EXERCISE OBJECTIVE.
What you give back should be only the lines from the one holding "Identify the document" through the final line of the records, each reproduced exactly.
───── EXERCISE INPUT ─────
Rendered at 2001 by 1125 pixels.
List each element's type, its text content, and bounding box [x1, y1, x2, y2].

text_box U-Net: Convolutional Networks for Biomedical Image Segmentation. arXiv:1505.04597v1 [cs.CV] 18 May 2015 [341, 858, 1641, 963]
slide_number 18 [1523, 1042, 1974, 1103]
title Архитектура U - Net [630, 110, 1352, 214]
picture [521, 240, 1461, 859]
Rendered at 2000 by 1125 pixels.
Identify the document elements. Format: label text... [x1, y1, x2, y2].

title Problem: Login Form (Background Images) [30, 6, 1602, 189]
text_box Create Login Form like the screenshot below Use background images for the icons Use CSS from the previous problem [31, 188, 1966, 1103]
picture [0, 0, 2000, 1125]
─────
WRITTEN SOLUTION.
Identify the document elements. Format: label text... [x1, y1, x2, y2].

title Problem: Login Form (Background Images) [30, 6, 1602, 189]
text_box Create Login Form like the screenshot below Use background images for the icons Use CSS from the previous problem [31, 188, 1966, 1103]
picture [0, 0, 2000, 1125]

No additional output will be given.